(Records from a data source)
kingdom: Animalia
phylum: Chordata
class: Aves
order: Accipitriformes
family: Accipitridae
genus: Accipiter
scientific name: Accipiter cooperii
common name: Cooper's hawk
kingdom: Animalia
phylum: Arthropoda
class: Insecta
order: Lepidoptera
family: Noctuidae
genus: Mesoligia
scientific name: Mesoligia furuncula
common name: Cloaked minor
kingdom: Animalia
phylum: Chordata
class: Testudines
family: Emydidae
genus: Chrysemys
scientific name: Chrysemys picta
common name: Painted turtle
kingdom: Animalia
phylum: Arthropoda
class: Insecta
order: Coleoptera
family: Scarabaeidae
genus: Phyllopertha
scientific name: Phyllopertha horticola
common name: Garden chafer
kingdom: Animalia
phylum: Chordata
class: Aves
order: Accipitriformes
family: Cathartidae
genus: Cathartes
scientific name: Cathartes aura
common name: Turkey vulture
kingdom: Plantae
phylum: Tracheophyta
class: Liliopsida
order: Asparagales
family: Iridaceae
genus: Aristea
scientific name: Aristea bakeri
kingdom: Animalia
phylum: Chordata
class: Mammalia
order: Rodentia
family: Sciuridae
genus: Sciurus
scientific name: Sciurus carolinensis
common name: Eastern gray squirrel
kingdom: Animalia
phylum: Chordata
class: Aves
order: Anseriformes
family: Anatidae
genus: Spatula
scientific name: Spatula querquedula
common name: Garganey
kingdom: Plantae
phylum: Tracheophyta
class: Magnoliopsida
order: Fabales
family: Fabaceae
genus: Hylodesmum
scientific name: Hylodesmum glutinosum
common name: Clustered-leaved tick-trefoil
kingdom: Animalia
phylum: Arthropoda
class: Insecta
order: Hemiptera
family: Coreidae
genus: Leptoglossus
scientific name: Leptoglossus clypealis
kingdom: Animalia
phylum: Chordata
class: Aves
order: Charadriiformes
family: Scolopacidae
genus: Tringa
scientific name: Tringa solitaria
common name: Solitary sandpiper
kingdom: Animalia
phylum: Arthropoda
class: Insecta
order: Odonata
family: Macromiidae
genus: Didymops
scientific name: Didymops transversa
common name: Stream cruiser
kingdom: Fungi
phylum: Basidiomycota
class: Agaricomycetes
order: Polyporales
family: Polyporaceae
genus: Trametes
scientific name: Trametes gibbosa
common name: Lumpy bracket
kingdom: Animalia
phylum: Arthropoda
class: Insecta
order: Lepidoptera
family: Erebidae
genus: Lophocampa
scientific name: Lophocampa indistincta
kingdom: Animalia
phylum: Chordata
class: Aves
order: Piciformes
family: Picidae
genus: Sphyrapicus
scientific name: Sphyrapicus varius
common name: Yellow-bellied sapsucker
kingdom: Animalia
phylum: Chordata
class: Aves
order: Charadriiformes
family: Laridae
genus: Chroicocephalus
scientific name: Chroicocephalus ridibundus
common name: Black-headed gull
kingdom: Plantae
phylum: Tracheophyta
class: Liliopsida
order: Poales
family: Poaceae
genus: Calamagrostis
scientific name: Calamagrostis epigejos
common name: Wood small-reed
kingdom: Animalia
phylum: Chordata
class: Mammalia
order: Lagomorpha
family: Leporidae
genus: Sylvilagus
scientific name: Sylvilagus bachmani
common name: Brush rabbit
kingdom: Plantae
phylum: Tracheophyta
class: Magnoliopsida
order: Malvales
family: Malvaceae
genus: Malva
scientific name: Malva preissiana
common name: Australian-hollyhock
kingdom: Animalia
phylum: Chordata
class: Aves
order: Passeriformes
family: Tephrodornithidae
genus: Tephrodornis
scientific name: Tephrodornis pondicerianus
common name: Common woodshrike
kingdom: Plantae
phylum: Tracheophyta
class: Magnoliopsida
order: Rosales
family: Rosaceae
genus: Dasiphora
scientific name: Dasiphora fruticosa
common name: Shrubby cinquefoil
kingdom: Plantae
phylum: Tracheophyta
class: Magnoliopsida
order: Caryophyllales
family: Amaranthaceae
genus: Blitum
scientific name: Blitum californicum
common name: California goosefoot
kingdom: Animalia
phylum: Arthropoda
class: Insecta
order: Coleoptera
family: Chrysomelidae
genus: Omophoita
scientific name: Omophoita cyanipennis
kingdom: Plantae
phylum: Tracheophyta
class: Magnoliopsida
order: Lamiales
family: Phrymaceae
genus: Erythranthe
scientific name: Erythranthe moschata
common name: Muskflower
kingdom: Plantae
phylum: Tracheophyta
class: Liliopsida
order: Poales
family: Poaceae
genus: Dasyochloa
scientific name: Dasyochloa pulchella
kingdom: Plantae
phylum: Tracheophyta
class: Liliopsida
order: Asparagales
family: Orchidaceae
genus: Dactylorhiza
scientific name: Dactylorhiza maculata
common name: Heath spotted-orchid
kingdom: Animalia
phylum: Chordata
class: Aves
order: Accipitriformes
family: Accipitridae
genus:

### DIRECTIONS FOR THIS TASK
Copy the lines above verbatim, from start to finish.

### CORRECT RESULT
kingdom: Animalia
phylum: Chordata
class: Aves
order: Accipitriformes
family: Accipitridae
genus: Accipiter
scientific name: Accipiter cooperii
common name: Cooper's hawk
kingdom: Animalia
phylum: Arthropoda
class: Insecta
order: Lepidoptera
family: Noctuidae
genus: Mesoligia
scientific name: Mesoligia furuncula
common name: Cloaked minor
kingdom: Animalia
phylum: Chordata
class: Testudines
family: Emydidae
genus: Chrysemys
scientific name: Chrysemys picta
common name: Painted turtle
kingdom: Animalia
phylum: Arthropoda
class: Insecta
order: Coleoptera
family: Scarabaeidae
genus: Phyllopertha
scientific name: Phyllopertha horticola
common name: Garden chafer
kingdom: Animalia
phylum: Chordata
class: Aves
order: Accipitriformes
family: Cathartidae
genus: Cathartes
scientific name: Cathartes aura
common name: Turkey vulture
kingdom: Plantae
phylum: Tracheophyta
class: Liliopsida
order: Asparagales
family: Iridaceae
genus: Aristea
scientific name: Aristea bakeri
kingdom: Animalia
phylum: Chordata
class: Mammalia
order: Rodentia
family: Sciuridae
genus: Sciurus
scientific name: Sciurus carolinensis
common name: Eastern gray squirrel
kingdom: Animalia
phylum: Chordata
class: Aves
order: Anseriformes
family: Anatidae
genus: Spatula
scientific name: Spatula querquedula
common name: Garganey
kingdom: Plantae
phylum: Tracheophyta
class: Magnoliopsida
order: Fabales
family: Fabaceae
genus: Hylodesmum
scientific name: Hylodesmum glutinosum
common name: Clustered-leaved tick-trefoil
kingdom: Animalia
phylum: Arthropoda
class: Insecta
order: Hemiptera
family: Coreidae
genus: Leptoglossus
scientific name: Leptoglossus clypealis
kingdom: Animalia
phylum: Chordata
class: Aves
order: Charadriiformes
family: Scolopacidae
genus: Tringa
scientific name: Tringa solitaria
common name: Solitary sandpiper
kingdom: Animalia
phylum: Arthropoda
class: Insecta
order: Odonata
family: Macromiidae
genus: Didymops
scientific name: Didymops transversa
common name: Stream cruiser
kingdom: Fungi
phylum: Basidiomycota
class: Agaricomycetes
order: Polyporales
family: Polyporaceae
genus: Trametes
scientific name: Trametes gibbosa
common name: Lumpy bracket
kingdom: Animalia
phylum: Arthropoda
class: Insecta
order: Lepidoptera
family: Erebidae
genus: Lophocampa
scientific name: Lophocampa indistincta
kingdom: Animalia
phylum: Chordata
class: Aves
order: Piciformes
family: Picidae
genus: Sphyrapicus
scientific name: Sphyrapicus varius
common name: Yellow-bellied sapsucker
kingdom: Animalia
phylum: Chordata
class: Aves
order: Charadriiformes
family: Laridae
genus: Chroicocephalus
scientific name: Chroicocephalus ridibundus
common name: Black-headed gull
kingdom: Plantae
phylum: Tracheophyta
class: Liliopsida
order: Poales
family: Poaceae
genus: Calamagrostis
scientific name: Calamagrostis epigejos
common name: Wood small-reed
kingdom: Animalia
phylum: Chordata
class: Mammalia
order: Lagomorpha
family: Leporidae
genus: Sylvilagus
scientific name: Sylvilagus bachmani
common name: Brush rabbit
kingdom: Plantae
phylum: Tracheophyta
class: Magnoliopsida
order: Malvales
family: Malvaceae
genus: Malva
scientific name: Malva preissiana
common name: Australian-hollyhock
kingdom: Animalia
phylum: Chordata
class: Aves
order: Passeriformes
family: Tephrodornithidae
genus: Tephrodornis
scientific name: Tephrodornis pondicerianus
common name: Common woodshrike
kingdom: Plantae
phylum: Tracheophyta
class: Magnoliopsida
order: Rosales
family: Rosaceae
genus: Dasiphora
scientific name: Dasiphora fruticosa
common name: Shrubby cinquefoil
kingdom: Plantae
phylum: Tracheophyta
class: Magnoliopsida
order: Caryophyllales
family: Amaranthaceae
genus: Blitum
scientific name: Blitum californicum
common name: California goosefoot
kingdom: Animalia
phylum: Arthropoda
class: Insecta
order: Coleoptera
family: Chrysomelidae
genus: Omophoita
scientific name: Omophoita cyanipennis
kingdom: Plantae
phylum: Tracheophyta
class: Magnoliopsida
order: Lamiales
family: Phrymaceae
genus: Erythranthe
scientific name: Erythranthe moschata
common name: Muskflower
kingdom: Plantae
phylum: Tracheophyta
class: Liliopsida
order: Poales
family: Poaceae
genus: Dasyochloa
scientific name: Dasyochloa pulchella
kingdom: Plantae
phylum: Tracheophyta
class: Liliopsida
order: Asparagales
family: Orchidaceae
genus: Dactylorhiza
scientific name: Dactylorhiza maculata
common name: Heath spotted-orchid
kingdom: Animalia
phylum: Chordata
class: Aves
order: Accipitriformes
family: Accipitridae
genus:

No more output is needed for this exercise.